There has been much glib discussion of massive increases in transmission capacity to allow wind service. But a comprehensive solution to global warming in the electric sector is likely to require a strong enough efficiency response that transmission resources for wind are not a core issue for several decades. Transmission capacity is expensive and will knock wind out of the running in situations where the wind resources are not reasonably local. Just as a 20-40 percent premium for nuclear power or carbon sequestration makes a vast array of efficiency alternatives available, and a better deal, so does adding new wind plus a long distance transmission line.
Perhaps the lesson here is that the whole climate response is so complex that we can’t expect to envision it well or properly until we have started with the low hanging fruit.
Electric cars and wind:
One of the muted joys of being an efficiency advocate is the frequency with which one is proven right. The biofuels mess was predictable, just as the current price of gas was predictable in 1982 when the Reagan administration tried to roll back CAFE standards and successfully blocked the NHTSA’s legal responsibility to increase the standards in response to the cost-effectiveness of the efficiency gains. There are no meaningful renewable alternatives to petroleum or natural gas, unless the electric car proves viable. Synfuels may not fly in the long run, but they seem to have some economic justification, and therefore present a massive potential increase in CO2.

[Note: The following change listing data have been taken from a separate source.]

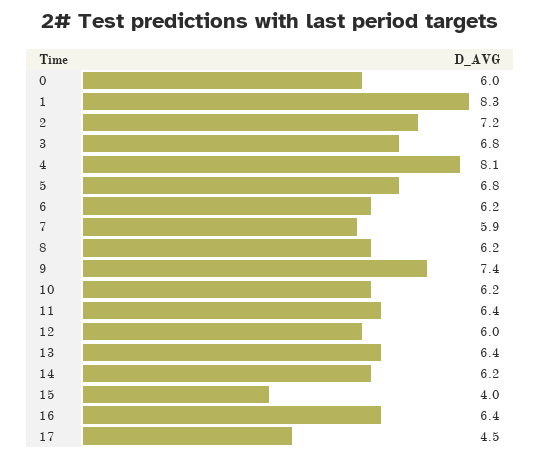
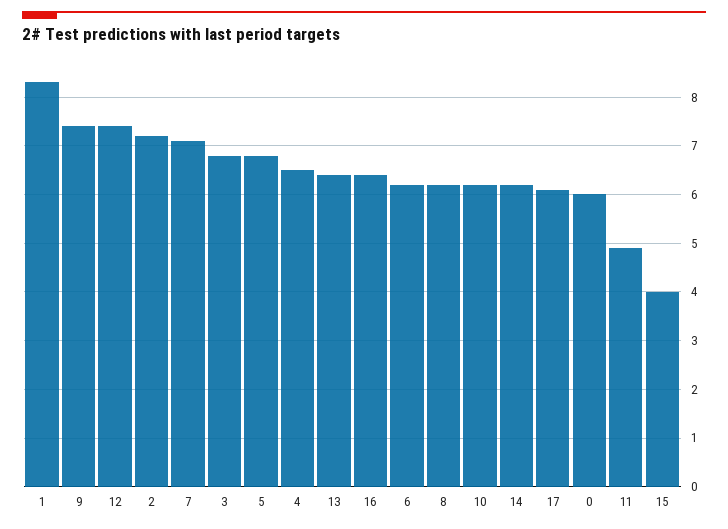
  {
    "0": 6,
    "1": 8.3,
    "2": 7.2,
    "3": 6.8,
-   "4": 8.1,
+   "4": 6.5,
    "5": 6.8,
    "6": 6.2,
-   "7": 5.9,
+   "7": 7,
    "8": 6.2,
    "9": 7.4,
    "10": 6.2,
-   "11": 6.4,
+   "11": 5,
-   "12": 6,
+   "12": 7.5,
    "13": 6.4,
    "14": 6.2,
    "15": 4,
    "16": 6.4,
-   "17": 4.5
+   "17": 6
  }

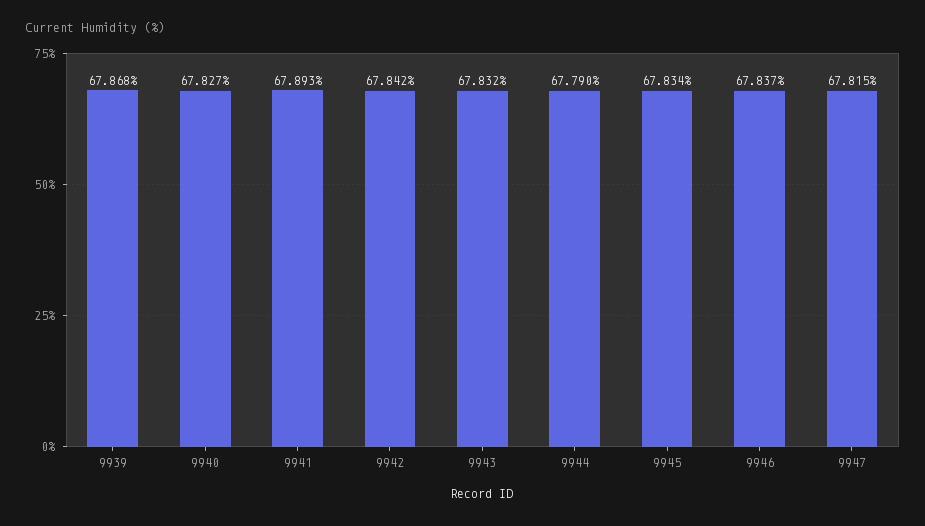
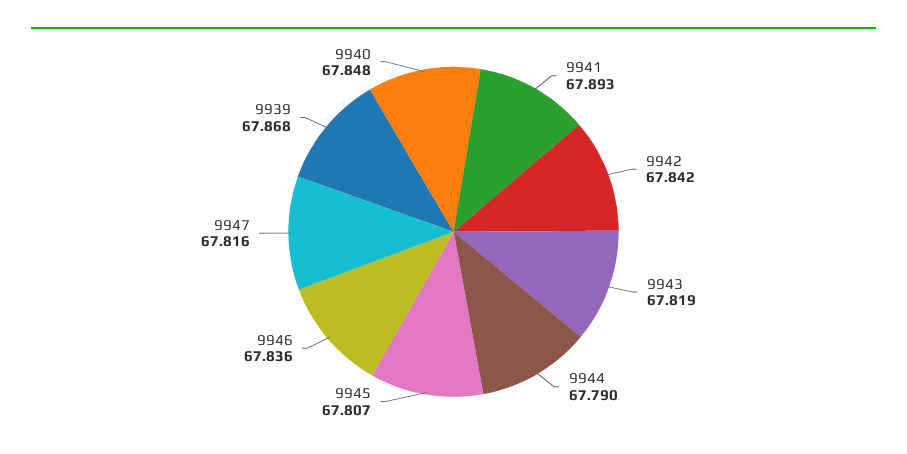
  {
    "9939": 67.868,
-   "9940": 67.827,
+   "9940": 67.848,
    "9941": 67.893,
    "9942": 67.842,
-   "9943": 67.832,
+   "9943": 67.819,
    "9944": 67.79,
-   "9945": 67.834,
+   "9945": 67.807,
-   "9946": 67.837,
+   "9946": 67.836,
-   "9947": 67.815
+   "9947": 67.816
  }

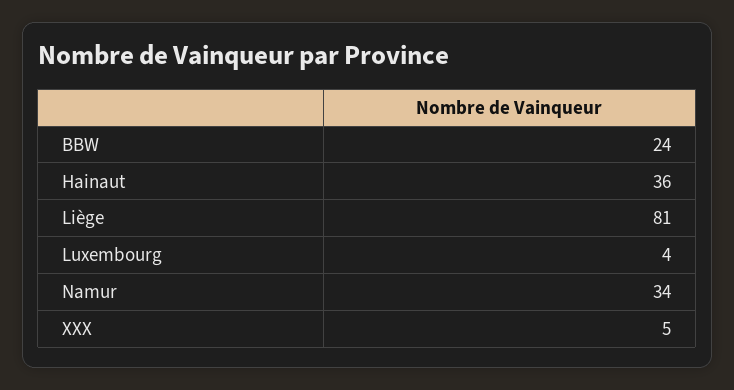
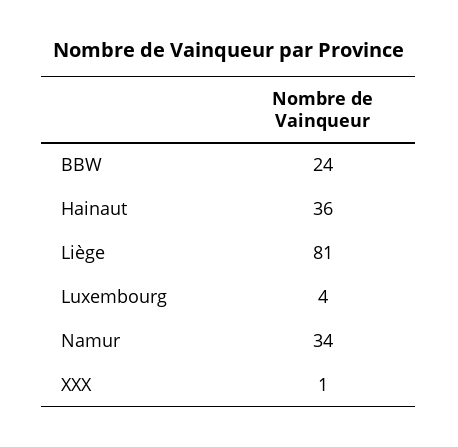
  {
    "BBW": 24,
    "Hainaut": 36,
    "Liège": 81,
    "Luxembourg": 4,
    "Namur": 34,
-   "XXX": 5
+   "XXX": 1
  }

The electric car is potentially less CO2-intensive than gasoline, even using 100 percent coal to fuel it, but there is another aspect: If you recognize that electricity is far cheaper than gasoline for an equivalent distance driven, it suggests a possible solution for the moment when wind development runs into the economic hurdle of displacing much cheaper coal in existing power plants.
Fueling an electric car is so much cheaper than fueling a gasoline car that it should be possible to build a subsidy for wind turbines into the price of an electric car without the buyer being aware — unless the manufacturer chooses to make it a marketing tool. A reasonable estimate of the cost of wind capacity to fuel an electric car is $425/year. This is just an estimate, without reference to any specific wind turbine or electric car. Using plug power would cost less (perhaps $360) at today’s average rates, but plug power includes generation resources which were amortized decades ago.

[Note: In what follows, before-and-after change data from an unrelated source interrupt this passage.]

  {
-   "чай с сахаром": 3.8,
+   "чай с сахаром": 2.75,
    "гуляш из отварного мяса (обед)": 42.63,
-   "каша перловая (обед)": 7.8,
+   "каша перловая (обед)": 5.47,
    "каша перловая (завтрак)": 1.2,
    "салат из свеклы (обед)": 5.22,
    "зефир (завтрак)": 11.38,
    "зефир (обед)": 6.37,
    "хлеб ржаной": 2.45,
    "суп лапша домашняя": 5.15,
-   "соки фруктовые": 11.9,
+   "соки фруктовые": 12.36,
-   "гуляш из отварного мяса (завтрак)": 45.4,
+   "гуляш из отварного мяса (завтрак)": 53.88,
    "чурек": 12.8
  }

An electric car owner would use plug power, but would not need to pay the entire cost of a new wind turbine to ensure that the entire fuel resource used by his or her car was offset by renewable resources. Rather, the manufacturer of the electric car could include a fee in the price of the car which would subsidize the construction of new wind turbines. Adding this new subsidy to the existing federal tax credit would make a very attractive offer to utilities considering new wind resources, at a small fraction of the full cost of the new wind.
This is not just a gratuitous marketing scheme — it is the best suggestion I have heard to date to keep the wind industry moving ahead at the point that we stop building wind to meet new growth in electric consumption, and start trying to build it in the face of net reductions in electricity consumption and/or CO2 emissions.